◆ **Given request**: Reproduce the entries verbatim, starting at the very beginning and ending with the line that contains "base curve: curves: ch0 [(0, 0.003)", both included.

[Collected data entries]
*-*-*

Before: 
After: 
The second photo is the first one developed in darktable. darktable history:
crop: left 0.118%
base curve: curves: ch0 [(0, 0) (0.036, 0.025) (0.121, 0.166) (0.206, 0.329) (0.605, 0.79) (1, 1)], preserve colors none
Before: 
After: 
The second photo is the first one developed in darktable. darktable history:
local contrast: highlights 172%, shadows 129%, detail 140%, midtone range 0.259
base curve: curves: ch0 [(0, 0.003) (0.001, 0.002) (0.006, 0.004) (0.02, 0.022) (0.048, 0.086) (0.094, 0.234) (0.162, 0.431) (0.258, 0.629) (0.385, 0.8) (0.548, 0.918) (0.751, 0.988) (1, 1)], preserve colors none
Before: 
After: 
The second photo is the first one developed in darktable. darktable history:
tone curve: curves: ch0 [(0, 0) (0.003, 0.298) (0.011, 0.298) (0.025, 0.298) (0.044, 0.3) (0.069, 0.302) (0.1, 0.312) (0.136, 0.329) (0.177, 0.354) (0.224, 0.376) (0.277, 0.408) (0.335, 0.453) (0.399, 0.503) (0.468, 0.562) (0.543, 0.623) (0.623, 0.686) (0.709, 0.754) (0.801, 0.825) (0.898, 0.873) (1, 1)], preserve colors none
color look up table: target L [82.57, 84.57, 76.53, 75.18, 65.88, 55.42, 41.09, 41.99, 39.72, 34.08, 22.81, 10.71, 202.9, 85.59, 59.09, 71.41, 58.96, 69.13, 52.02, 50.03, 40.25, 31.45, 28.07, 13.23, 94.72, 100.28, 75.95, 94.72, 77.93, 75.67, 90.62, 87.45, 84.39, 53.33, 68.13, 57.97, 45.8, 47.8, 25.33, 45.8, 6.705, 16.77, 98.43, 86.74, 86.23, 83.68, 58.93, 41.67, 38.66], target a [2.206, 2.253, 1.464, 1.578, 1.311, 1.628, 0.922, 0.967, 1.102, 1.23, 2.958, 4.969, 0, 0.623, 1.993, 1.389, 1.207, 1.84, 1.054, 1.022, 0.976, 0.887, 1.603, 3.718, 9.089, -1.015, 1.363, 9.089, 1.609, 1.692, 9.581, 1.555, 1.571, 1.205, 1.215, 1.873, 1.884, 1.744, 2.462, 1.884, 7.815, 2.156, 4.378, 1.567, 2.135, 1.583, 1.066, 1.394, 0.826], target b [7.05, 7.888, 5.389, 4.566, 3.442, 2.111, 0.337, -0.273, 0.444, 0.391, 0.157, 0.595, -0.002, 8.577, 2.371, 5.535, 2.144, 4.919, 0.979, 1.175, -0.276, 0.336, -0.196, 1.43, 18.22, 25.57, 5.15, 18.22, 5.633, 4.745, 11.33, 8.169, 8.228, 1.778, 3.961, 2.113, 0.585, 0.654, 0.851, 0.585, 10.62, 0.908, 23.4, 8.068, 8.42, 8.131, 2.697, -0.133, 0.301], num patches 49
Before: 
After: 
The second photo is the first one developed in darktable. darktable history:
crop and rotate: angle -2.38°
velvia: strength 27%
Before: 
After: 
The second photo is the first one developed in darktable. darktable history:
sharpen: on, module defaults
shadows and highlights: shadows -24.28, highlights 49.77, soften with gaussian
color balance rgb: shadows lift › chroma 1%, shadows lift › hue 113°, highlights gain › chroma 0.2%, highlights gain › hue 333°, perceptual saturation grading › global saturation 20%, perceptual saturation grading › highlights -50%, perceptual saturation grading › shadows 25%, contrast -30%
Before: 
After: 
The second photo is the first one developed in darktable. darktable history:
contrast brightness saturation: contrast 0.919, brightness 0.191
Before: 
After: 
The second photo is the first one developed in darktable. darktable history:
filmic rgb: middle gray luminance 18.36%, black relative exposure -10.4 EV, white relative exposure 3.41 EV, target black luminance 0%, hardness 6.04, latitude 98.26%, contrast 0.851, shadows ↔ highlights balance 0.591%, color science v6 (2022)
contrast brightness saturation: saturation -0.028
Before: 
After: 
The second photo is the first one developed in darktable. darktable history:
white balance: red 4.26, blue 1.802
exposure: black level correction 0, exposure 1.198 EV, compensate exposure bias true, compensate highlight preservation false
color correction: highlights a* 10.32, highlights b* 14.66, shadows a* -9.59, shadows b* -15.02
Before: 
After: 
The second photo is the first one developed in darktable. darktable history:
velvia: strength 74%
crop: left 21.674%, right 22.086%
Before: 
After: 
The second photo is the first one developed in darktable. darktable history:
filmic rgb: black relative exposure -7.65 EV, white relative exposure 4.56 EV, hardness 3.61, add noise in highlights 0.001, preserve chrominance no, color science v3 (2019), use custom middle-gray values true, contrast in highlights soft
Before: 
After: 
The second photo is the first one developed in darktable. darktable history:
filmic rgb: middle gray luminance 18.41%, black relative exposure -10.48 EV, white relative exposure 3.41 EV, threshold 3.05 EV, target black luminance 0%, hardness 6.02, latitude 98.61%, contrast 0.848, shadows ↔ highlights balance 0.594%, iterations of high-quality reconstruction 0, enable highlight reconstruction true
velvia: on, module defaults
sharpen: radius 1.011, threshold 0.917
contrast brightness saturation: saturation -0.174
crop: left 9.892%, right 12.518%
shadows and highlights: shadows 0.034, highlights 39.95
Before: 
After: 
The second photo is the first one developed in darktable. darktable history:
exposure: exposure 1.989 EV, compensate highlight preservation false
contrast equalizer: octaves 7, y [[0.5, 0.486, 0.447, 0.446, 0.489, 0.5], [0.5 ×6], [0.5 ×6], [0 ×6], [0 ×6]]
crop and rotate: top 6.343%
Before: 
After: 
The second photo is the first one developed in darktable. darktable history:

*-*-*

◆ **Final answer**:
Before: 
After: 
The second photo is the first one developed in darktable. darktable history:
crop: left 0.118%
base curve: curves: ch0 [(0, 0) (0.036, 0.025) (0.121, 0.166) (0.206, 0.329) (0.605, 0.79) (1, 1)], preserve colors none
Before: 
After: 
The second photo is the first one developed in darktable. darktable history:
local contrast: highlights 172%, shadows 129%, detail 140%, midtone range 0.259
base curve: curves: ch0 [(0, 0.003) (0.001, 0.002) (0.006, 0.004) (0.02, 0.022) (0.048, 0.086) (0.094, 0.234) (0.162, 0.431) (0.258, 0.629) (0.385, 0.8) (0.548, 0.918) (0.751, 0.988) (1, 1)], preserve colors none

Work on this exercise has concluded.